The backshop for locomotive repairs has rails on the floor—and rails up in the air, too. An engine chuffs in on its own tracks and stops. When it has cooled down, an overhead crane travels on its rails high above the floor. It swoops down, picks up the body of the locomotive and carries the whole thing away, leaving the wheels behind.

Now a dozen men swarm over the engine’s body, and before long it looks like an old piece of junk. Some parts get thrown away. But many of them just need cleaning or mending. As the hundreds of parts come off, they are marked with the engine’s number. Then they scatter all over the shop to be inspected and cleaned or fixed and tested.
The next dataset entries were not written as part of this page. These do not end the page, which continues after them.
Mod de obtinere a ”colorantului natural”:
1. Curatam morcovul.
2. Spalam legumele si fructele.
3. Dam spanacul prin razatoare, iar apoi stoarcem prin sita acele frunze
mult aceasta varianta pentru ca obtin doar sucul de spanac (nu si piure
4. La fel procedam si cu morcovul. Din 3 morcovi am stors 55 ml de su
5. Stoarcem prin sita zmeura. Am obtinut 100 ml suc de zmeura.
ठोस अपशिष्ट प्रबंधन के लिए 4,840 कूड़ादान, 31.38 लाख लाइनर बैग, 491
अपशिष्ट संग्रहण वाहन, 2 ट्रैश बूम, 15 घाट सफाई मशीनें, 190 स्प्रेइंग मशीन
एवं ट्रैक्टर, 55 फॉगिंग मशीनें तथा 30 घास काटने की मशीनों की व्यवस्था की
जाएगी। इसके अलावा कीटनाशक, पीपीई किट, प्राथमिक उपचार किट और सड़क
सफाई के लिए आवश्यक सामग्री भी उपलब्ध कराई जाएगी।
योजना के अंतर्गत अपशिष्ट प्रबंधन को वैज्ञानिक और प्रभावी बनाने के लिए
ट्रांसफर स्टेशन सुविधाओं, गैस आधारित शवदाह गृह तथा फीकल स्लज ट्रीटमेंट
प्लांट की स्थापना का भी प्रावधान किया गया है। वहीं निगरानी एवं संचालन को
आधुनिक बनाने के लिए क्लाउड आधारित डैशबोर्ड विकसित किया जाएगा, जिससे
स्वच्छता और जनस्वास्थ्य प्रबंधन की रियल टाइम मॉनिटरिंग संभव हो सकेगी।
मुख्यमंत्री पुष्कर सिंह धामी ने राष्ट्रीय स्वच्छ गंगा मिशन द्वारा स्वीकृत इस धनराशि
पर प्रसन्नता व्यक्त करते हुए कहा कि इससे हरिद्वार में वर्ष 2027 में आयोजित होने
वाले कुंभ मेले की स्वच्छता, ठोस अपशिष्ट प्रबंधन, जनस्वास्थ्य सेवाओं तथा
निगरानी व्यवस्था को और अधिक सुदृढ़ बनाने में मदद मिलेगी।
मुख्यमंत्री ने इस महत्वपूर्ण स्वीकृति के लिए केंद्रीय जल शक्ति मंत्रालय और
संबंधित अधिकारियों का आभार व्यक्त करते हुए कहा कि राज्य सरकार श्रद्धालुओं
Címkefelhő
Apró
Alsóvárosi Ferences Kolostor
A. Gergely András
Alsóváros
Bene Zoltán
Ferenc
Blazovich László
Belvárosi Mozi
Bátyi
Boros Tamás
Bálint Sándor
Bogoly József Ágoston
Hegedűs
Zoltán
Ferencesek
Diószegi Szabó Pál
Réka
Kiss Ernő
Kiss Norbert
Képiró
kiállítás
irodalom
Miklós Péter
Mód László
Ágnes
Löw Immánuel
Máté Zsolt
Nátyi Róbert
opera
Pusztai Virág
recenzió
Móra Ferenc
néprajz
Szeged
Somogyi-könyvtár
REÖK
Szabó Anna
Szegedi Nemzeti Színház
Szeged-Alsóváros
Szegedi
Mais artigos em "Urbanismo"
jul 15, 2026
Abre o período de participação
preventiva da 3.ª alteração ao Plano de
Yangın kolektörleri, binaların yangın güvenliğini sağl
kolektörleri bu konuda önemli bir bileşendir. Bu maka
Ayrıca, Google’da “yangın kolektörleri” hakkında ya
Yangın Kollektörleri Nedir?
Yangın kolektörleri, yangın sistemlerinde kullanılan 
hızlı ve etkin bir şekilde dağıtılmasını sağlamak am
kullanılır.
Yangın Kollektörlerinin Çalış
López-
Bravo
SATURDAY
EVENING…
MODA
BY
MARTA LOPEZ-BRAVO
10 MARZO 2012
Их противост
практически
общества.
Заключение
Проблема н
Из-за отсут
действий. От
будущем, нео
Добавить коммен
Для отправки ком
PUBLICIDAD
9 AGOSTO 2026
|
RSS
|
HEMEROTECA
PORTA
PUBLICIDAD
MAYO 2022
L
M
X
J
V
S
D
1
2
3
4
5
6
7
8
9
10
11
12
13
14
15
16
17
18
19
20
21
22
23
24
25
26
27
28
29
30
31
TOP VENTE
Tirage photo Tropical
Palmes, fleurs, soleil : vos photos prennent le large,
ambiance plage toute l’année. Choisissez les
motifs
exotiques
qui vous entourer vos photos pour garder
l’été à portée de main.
Meantime, other workers take charge of the wheels. In the old days, they had one particular way of testing a wheel. They gave it a good sharp rap with a hammer. If the metal rang out clear and bell-like, it was supposed to be all right. Inspectors in railroad yards went about tapping car wheels, too. And that’s how repairmen and inspectors got their nicknames—car-knocker, car-whacker, car-tinker, car-tink, car-tonk. Wheel experts in the backshop now have scientific tests to make sure

that wheels are in good condition. Sometimes they even do X-ray tests, looking for cracks hidden deep inside the metal!

When you walk around a big railroad shop, everything seems noisy and helter-skelter. Noisy it is. Wheels screech, hammers pound, fires roar. But the work is really planned out in a very orderly way. And nothing goes to waste. When big machine parts get worn down, they can often be shaved and smoothed and made over into smaller parts for a different purpose.

Even the shavings have their uses. A machine with a magnet in it sorts the tiny bits of metal. The iron bits stick to the magnet and other kinds drop through into containers. Later, each kind of metal is melted down to make new parts. Iron dust from one engine’s axle may turn up later in one of the thousands of new car wheels that railroads keep in huge yards.

All of this fixing and testing and making over takes a lot of time. A locomotive may spend a month or more in the shop. But at last it is all put together again, complete with a new coat of paint. Now it goes out for a test on the slip-track. This is a greased track where the engine’s wheels whirl round as if it were going at top speed while it is really almost standing still. If everything works all right, its old number is put in place, and an almost new locomotive is ready to highball again.